Friday, December 6, 2024

1 John 2:29 & Concluding Thoughts on Chapter 2


ii. 29-v. 12. GOD IS LOVE.

c. ii. 29-iii. 24.The Evidence of Sonship: Deeds of Righteousness before God.

  • The Children of God and the Children of the Devil (ii. 29-iii. 12).
  • Love and Hate: Life and Death (iii. 13-24).

 

29 If ye know that he is righteous, ye know that every one also that doeth righteousness is begotten of him


29. "He is righteous . . . begotten of Him." The difficulty is to determine the antecedent of the pronouns "he" and "him." The last person mentioned is Christ the Judge. But "to be born of Christ" is not a scriptural idea. It is evident that John so firmly believed that the Father reveals Himself in His co-equal Son that he made the transition from one Divine Person to the other almost unwittingly.

"Is begotten of Him." He who in his character is like God is in Hebrew phrase begotten of Him. The habitually righteous man is a true son of the righteous God. Other points of likeness are faith and love.

CONCLUDING NOTE TO CHAPTER II

The connection of thought in the first verse, expressed by "these things," reflects light upon the treatment of sin in Chapter I. Some earnestly contend that verses 8 and 10 teach the absolute presence of sin in every believer's heart after forgiveness has been bestowed and the new birth and purification by the Holy Spirit procured by the blood of Christ have been experienced. In other words, after grace has done its utmost the Christian has sin which he should confess. Now the natural effect of the doctrine that sin is inevitable is to give up the struggle against it and to yield ourselves unresistingly to its lusts.
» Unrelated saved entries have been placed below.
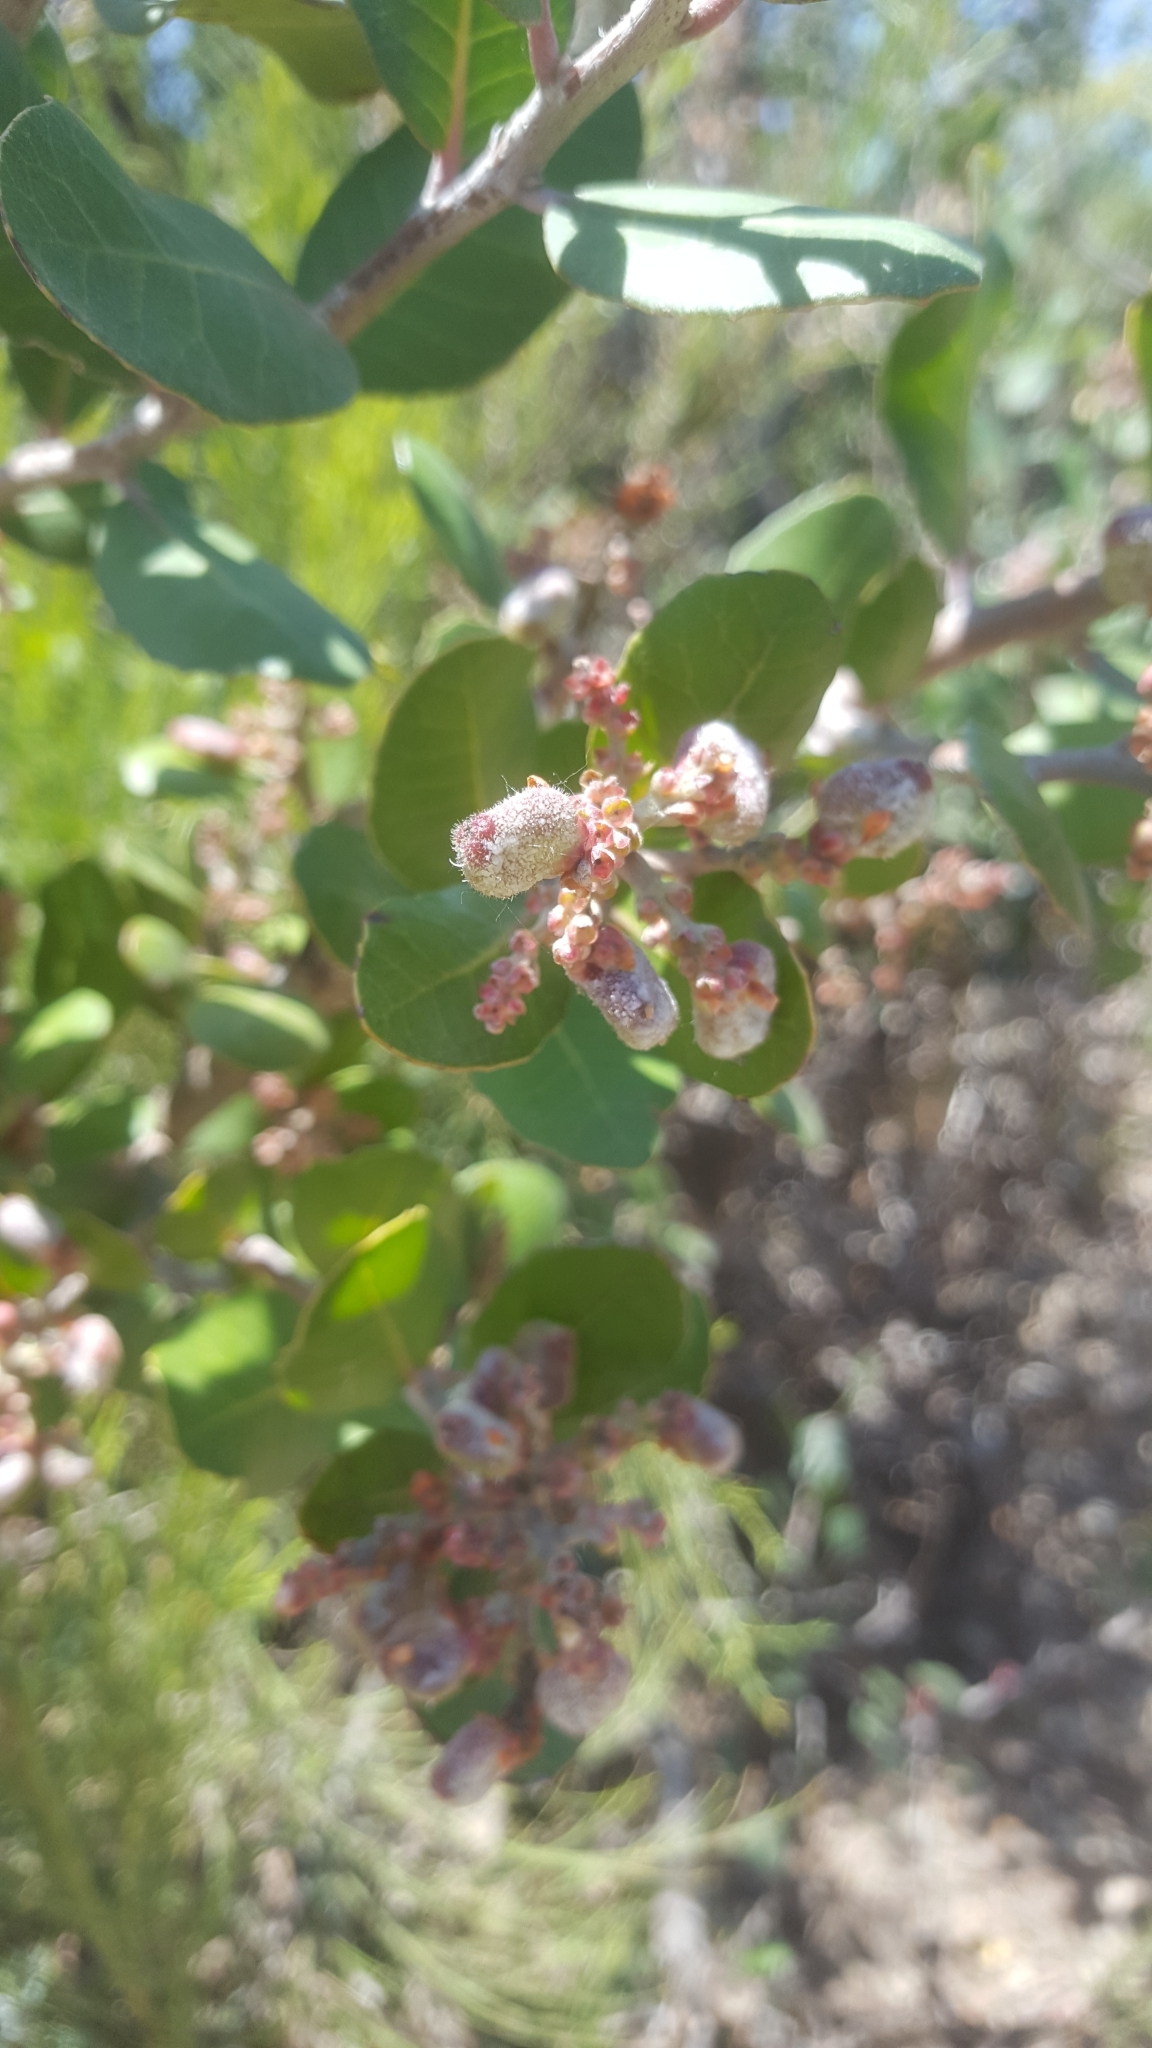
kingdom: Plantae
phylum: Tracheophyta
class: Magnoliopsida
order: Sapindales
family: Anacardiaceae
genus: Rhus
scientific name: Rhus integrifolia
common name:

In fact, one exegete tells us, in view of the inevitableness of sin, that John was constrained to put in this caveat: These things I do not write that ye may sin. But he did not write thus, but in view of the turpitude of sin rendering the sinner false hearted and accusing God of lying, and considering the effectual provisions of grace in the atonement to transform and entirely sanctify the believer, so that sin is now in every case avoidable, "I write unto you that ye do not sin even once" (aorist tense denoting a single act). No bulwark against sin can be made out of the statement that the holiest saints on earth are sinners. But a positive restraint from sin exists in forgiveness, regeneration and entire sanctification by the Holy Spirit initiating us into a state of perfected holiness.

"If we say." "This 'if we' continues in almost every verse until ii. 3, after which it is changed into its equivalent 'he that,' which continues down to ii. 11; after that neither form is used." (Cambridge Bible for Schools.) Mark this, that "if we" is the exact equivalent of "he that." Substitute the latter for the former and the fallacy of the assertion that John includes himself where he says, "If we say we have no sin," immediately appears. Ebrard suggests "that 'if we say' is quite analogous to the 'though a man say,"' in James ii. 14. On that account we must not lay too much stress on the first person plural; it serves only to express the general "one," and only so far represents the universal application of the saying announced in verses 6, 7 (he might have said verses 8, 9 and 10 also); not as if St. John had meant to say, "even if I, the apostle, were to say this, and nevertheless walk in darkness, I should be a liar." Ebrard then argues extendedly that there is a radical difference between "having sin" and walking in darkness: "For the latter is assumed to be entirely excluded from the condition of a Christian, while the former must be acknowledged as present in every Christian" (the first person plural). Such contradiction and sophistication mar a great scholar and exegete who admits that "the Gnosticism of a Cerinthus, that enemy of the truth who was living in the same city with John himself, was confronting the apostle with the root of all the heresies — docetic, pantheistic Gnosticism," which denied the existence of sin in the human spirit, insisting that it pollutes the body only, and hence that the unregenerated Gnostics had no need of the blood of Christ in atonement because they had before their professed conversion to Christ no sins to be expiated. If we admit with Episcopius, Grotius, Whedon and others that the phrase "to have no sin" denies the guilt of sins before conversion, we relieve the Epistle from the most glaring inconsistency and manifest contradiction, in asserting that a soul can be forgiven its sins and cleansed from all unrighteousness, and at the same time have sin entailing guilt such as is implied by John's idiomatic phrase, "to have sin."